Task requirements ▸ Repeat the following entries verbatim, apart from the pictures.

Stored records
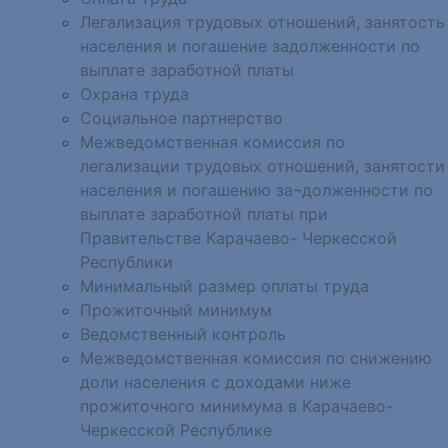
Легализация трудовых отношений, занятость
населения и погашение задолженности по
выплате заработной платы
Охрана труда
Социальное партнерство
Межведомственная комиссия по
легализации трудовых отношений, занятости
населения и погашению за¬долженности по
выплате заработной платы при
Правительстве Карачаево- Черкесской
Республики
Минимальный размер оплаты труда
Прожиточный минимум
Ведомственный контроль
Межведомственная комиссия по снижению
доли населения с доходами ниже
прожиточного минимума в Карачаево-
Черкесской Республике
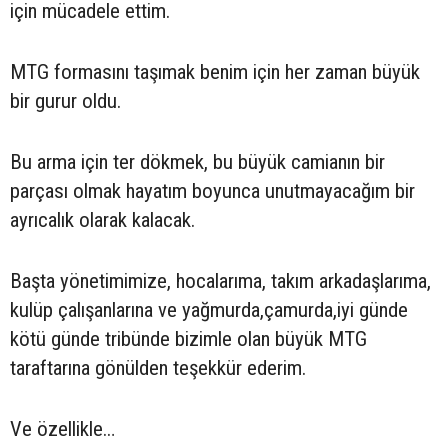
için mücadele ettim.
MTG formasını taşımak benim için her zaman büyük
bir gurur oldu.
Bu arma için ter dökmek, bu büyük camianın bir
parçası olmak hayatım boyunca unutmayacağım bir
ayrıcalık olarak kalacak.
Başta yönetimimize, hocalarıma, takım arkadaşlarıma,
kulüp çalışanlarına ve yağmurda,çamurda,iyi günde
kötü günde tribünde bizimle olan büyük MTG
taraftarına gönülden teşekkür ederim.
Ve özellikle…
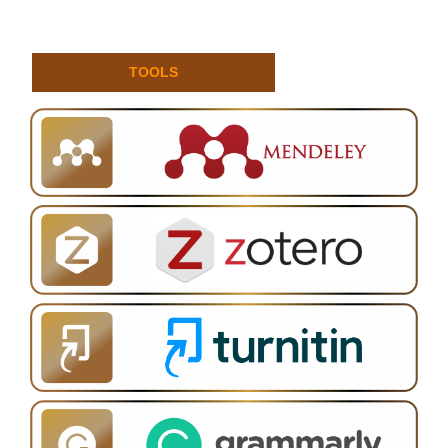
TOOLS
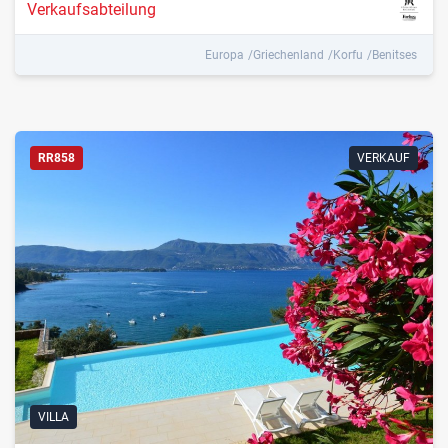
Verkaufsabteilung
Europa
Griechenland
Korfu
Benitses
RR858
VERKAUF
VILLA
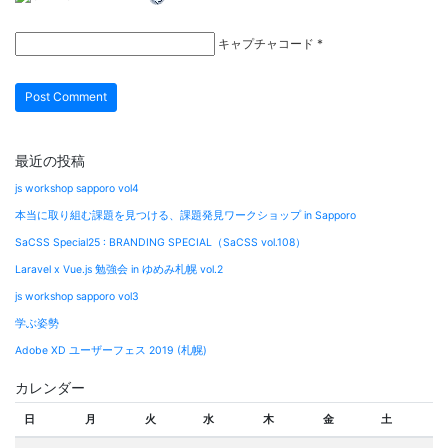
キャプチャコード
*
最近の投稿
js workshop sapporo vol4
本当に取り組む課題を見つける、課題発見ワークショップ in Sapporo
SaCSS Special25 : BRANDING SPECIAL（SaCSS vol.108）
Laravel x Vue.js 勉強会 in ゆめみ札幌 vol.2
js workshop sapporo vol3
学ぶ姿勢
Adobe XD ユーザーフェス 2019 (札幌)
カレンダー
日
月
火
水
木
金
土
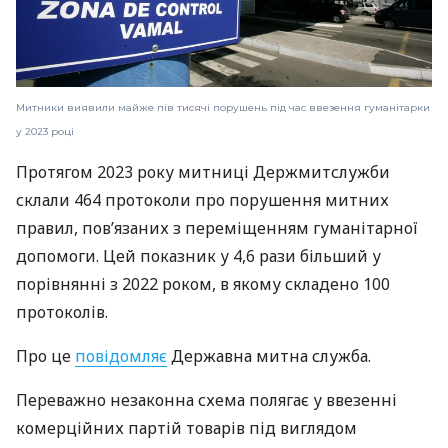
Митники виявили майже пів тисячі порушень під час ввезення гуманітарки
у 2023 році
Протягом 2023 року митниці Держмитслужби
склали 464 протоколи про порушення митних
правил, повʼязаних з переміщенням гуманітарної
допомоги. Цей показник у 4,6 рази більший у
порівнянні з 2022 роком, в якому складено 100
протоколів.
Про це
повідомляє
Державна митна служба.
Переважно незаконна схема полягає у ввезенні
комерційних партій товарів під виглядом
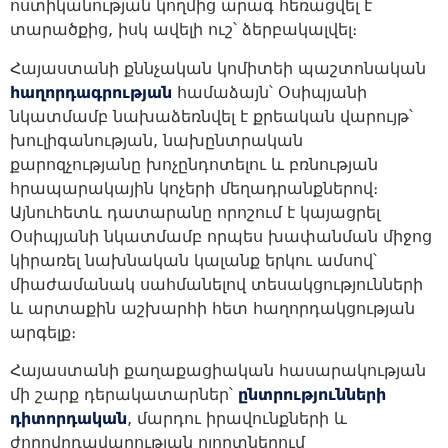
ոստիկանության կողմից արագ հեռացվել է
տարածքից, իսկ ավելի ուշ՝ ձերբակալվել։
Հայաստանի քննչական կոմիտեի պաշտոնական
հաղորդագրության
համաձայն՝ Օսիպյանի
նկատմամբ նախաձեռնվել է քրեական վարույթ՝
խուլիգանության, նախընտրական
քարոզչությանը խոչընդոտելու և բռնության
հրապարակային կոչերի մեղադրանքներով։
Այնուհետև դատարանը որոշում է կայացրել
Օսիպյանի նկատմամբ որպես խափանման միջոց
կիրառել նախնական կալանք երկու ամսով՝
միաժամանակ սահմանելով տեսակցությունների
և արտաքին աշխարհի հետ հաղորդակցության
արգելք։
Հայաստանի քաղաքացիական հասարակության
մի շարք դերակատարներ՝
ընտրությունների
դիտորդական
, մարդու իրավունքների և
ժողովրդավարության ոլորտներում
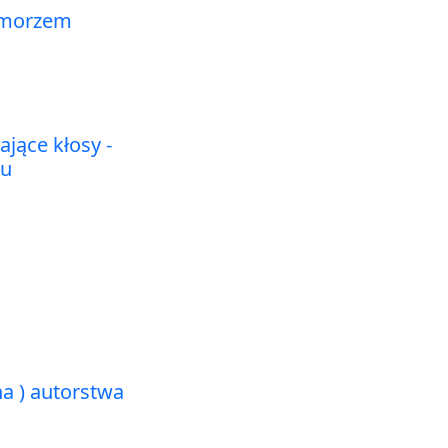
 morzem
ające kłosy -
zu
na ) autorstwa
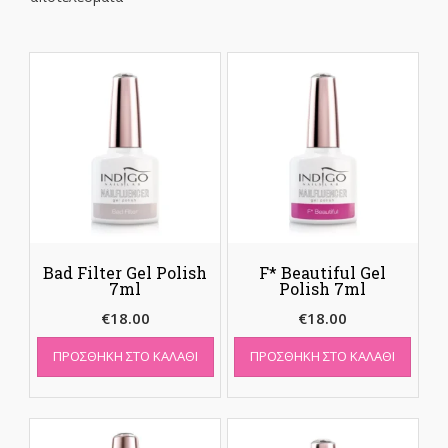
Bad Filter Gel Polish
F* Beautiful Gel
7ml
Polish 7ml
€
18.00
€
18.00
ΠΡΟΣΘΉΚΗ ΣΤΟ ΚΑΛΆΘΙ
ΠΡΟΣΘΉΚΗ ΣΤΟ ΚΑΛΆΘΙ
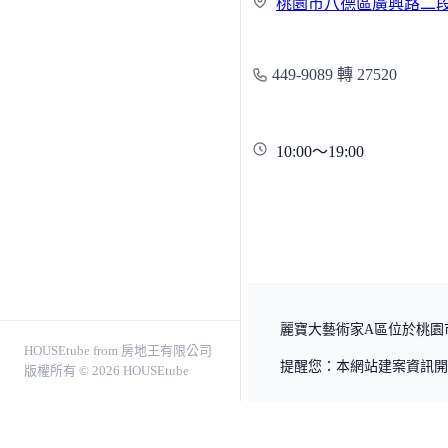
桃園市八德區廣興路二
449-9089 轉 27520
10:00～19:00
麗寶大藝術家A區位於桃園市
HOUSEtube from 房地王有限公司
提醒您：本網站建案資訊開
版權所有 © 2026 HOUSEtube
關於我們
服務條款
隱私權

Reply ▸
Легализация трудовых отношений, занятость
населения и погашение задолженности по
выплате заработной платы
Охрана труда
Социальное партнерство
Межведомственная комиссия по
легализации трудовых отношений, занятости
населения и погашению за¬долженности по
выплате заработной платы при
Правительстве Карачаево- Черкесской
Республики
Минимальный размер оплаты труда
Прожиточный минимум
Ведомственный контроль
Межведомственная комиссия по снижению
доли населения с доходами ниже
прожиточного минимума в Карачаево-
Черкесской Республике
için mücadele ettim.
MTG formasını taşımak benim için her zaman büyük
bir gurur oldu.
Bu arma için ter dökmek, bu büyük camianın bir
parçası olmak hayatım boyunca unutmayacağım bir
ayrıcalık olarak kalacak.
Başta yönetimimize, hocalarıma, takım arkadaşlarıma,
kulüp çalışanlarına ve yağmurda,çamurda,iyi günde
kötü günde tribünde bizimle olan büyük MTG
taraftarına gönülden teşekkür ederim.
Ve özellikle…
TOOLS
Verkaufsabteilung
Europa
Griechenland
Korfu
Benitses
RR858
VERKAUF
VILLA
キャプチャコード
*
最近の投稿
js workshop sapporo vol4
本当に取り組む課題を見つける、課題発見ワークショップ in Sapporo
SaCSS Special25 : BRANDING SPECIAL（SaCSS vol.108）
Laravel x Vue.js 勉強会 in ゆめみ札幌 vol.2
js workshop sapporo vol3
学ぶ姿勢
Adobe XD ユーザーフェス 2019 (札幌)
カレンダー
日
月
火
水
木
金
土
Митники виявили майже пів тисячі порушень під час ввезення гуманітарки
у 2023 році
Протягом 2023 року митниці Держмитслужби
склали 464 протоколи про порушення митних
правил, повʼязаних з переміщенням гуманітарної
допомоги. Цей показник у 4,6 рази більший у
порівнянні з 2022 роком, в якому складено 100
протоколів.
Про це
повідомляє
Державна митна служба.
Переважно незаконна схема полягає у ввезенні
комерційних партій товарів під виглядом
ոստիկանության կողմից արագ հեռացվել է
տարածքից, իսկ ավելի ուշ՝ ձերբակալվել։
Հայաստանի քննչական կոմիտեի պաշտոնական
հաղորդագրության
համաձայն՝ Օսիպյանի
նկատմամբ նախաձեռնվել է քրեական վարույթ՝
խուլիգանության, նախընտրական
քարոզչությանը խոչընդոտելու և բռնության
հրապարակային կոչերի մեղադրանքներով։
Այնուհետև դատարանը որոշում է կայացրել
Օսիպյանի նկատմամբ որպես խափանման միջոց
կիրառել նախնական կալանք երկու ամսով՝
միաժամանակ սահմանելով տեսակցությունների
և արտաքին աշխարհի հետ հաղորդակցության
արգելք։
Հայաստանի քաղաքացիական հասարակության
մի շարք դերակատարներ՝
ընտրությունների
դիտորդական
, մարդու իրավունքների և
ժողովրդավարության ոլորտներում
 morzem
ające kłosy -
zu
na ) autorstwa
Bad Filter Gel Polish
F* Beautiful Gel
7ml
Polish 7ml
€
18.00
€
18.00
ΠΡΟΣΘΉΚΗ ΣΤΟ ΚΑΛΆΘΙ
ΠΡΟΣΘΉΚΗ ΣΤΟ ΚΑΛΆΘΙ
桃園市八德區廣興路二
449-9089 轉 27520
10:00～19:00
麗寶大藝術家A區位於桃園市
HOUSEtube from 房地王有限公司
提醒您：本網站建案資訊開
版權所有 © 2026 HOUSEtube
關於我們
服務條款
隱私權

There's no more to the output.